# Granberg File-N-Joint



## woodeneye (Jun 18, 2014)

So my uncle just came down from Minnesota and he brought me a Granberg File-N-Joint. I had my doubts and after a little struggle setting it up and getting it tuned just just right... I was wrong. Haven't had that happen in a while. Haha, yeah right! Anyway, it does as good a job as my Harbor Hate electric sharpener and maybe even a little better, at the cost of extra time. But it's what I'll be using in the field along with my handy little Oregon stump vice. Very pleased. I'm sure you all know about this product but I thought I'd give my take on it and a quick review. They're nice, but consume a little extra time than free handing and a lot extra compared to electric sharpening. But I also think they get your chains a hair sharper. Needed a little tuning out of box and instructions are horrible. Overall, it was a nice gift from a family member and I'll definitely be using it in the future to keep my saw spitting those big chips I like.


----------



## alderman (Jun 18, 2014)

I've used these for years. Just sharpening for my own use so no need for speed.
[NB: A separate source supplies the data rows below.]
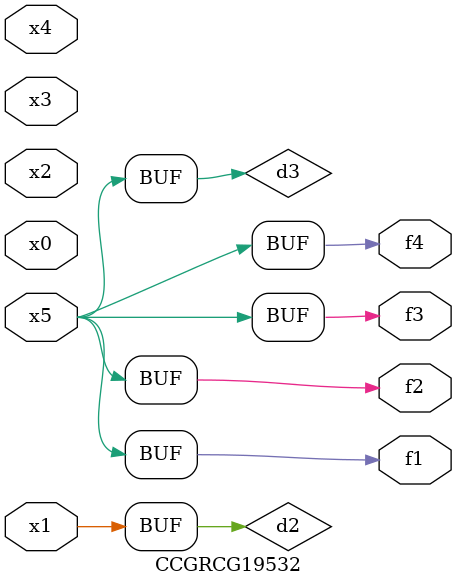
<source format=v>
module CCGRCG19532(
	input x0, x1, x2, x3, x4, x5,
	output f1, f2, f3, f4
);

	wire d1, d2, d3;

	not (d1, x5);
	or (d2, x1);
	xnor (d3, d1);
	assign f1 = d3;
	assign f2 = d3;
	assign f3 = d3;
	assign f4 = d3;
endmodule

</source>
Three or four licks to each tooth and ready to go unless I got into something besides wood. 
Finally figuring out to give the rakers a little attention from time to time made a big difference on how they cut.


----------



## CTYank (Jun 19, 2014)

Last year I posted a little pictorial intro to setting up Granberg "File-n-Joint". The pix were lost to cracker exploit. That's now been restored. See http://www.arboristsite.com/community/threads/granberg-file-guide-setup.237730/

Ditto for the depth gauge part: http://www.arboristsite.com/community/threads/filing-depth-gauges-with-granberg-guide.238512/

HTH


----------



## carhartt (Jul 2, 2014)

If you cut firewood and don't own a file n joint. Shame just shame on you. Great beginner sharpener and plain ole handy to have around. I own a couple sharpening tools and for the money the Granberg is one of the last id get rid of.


----------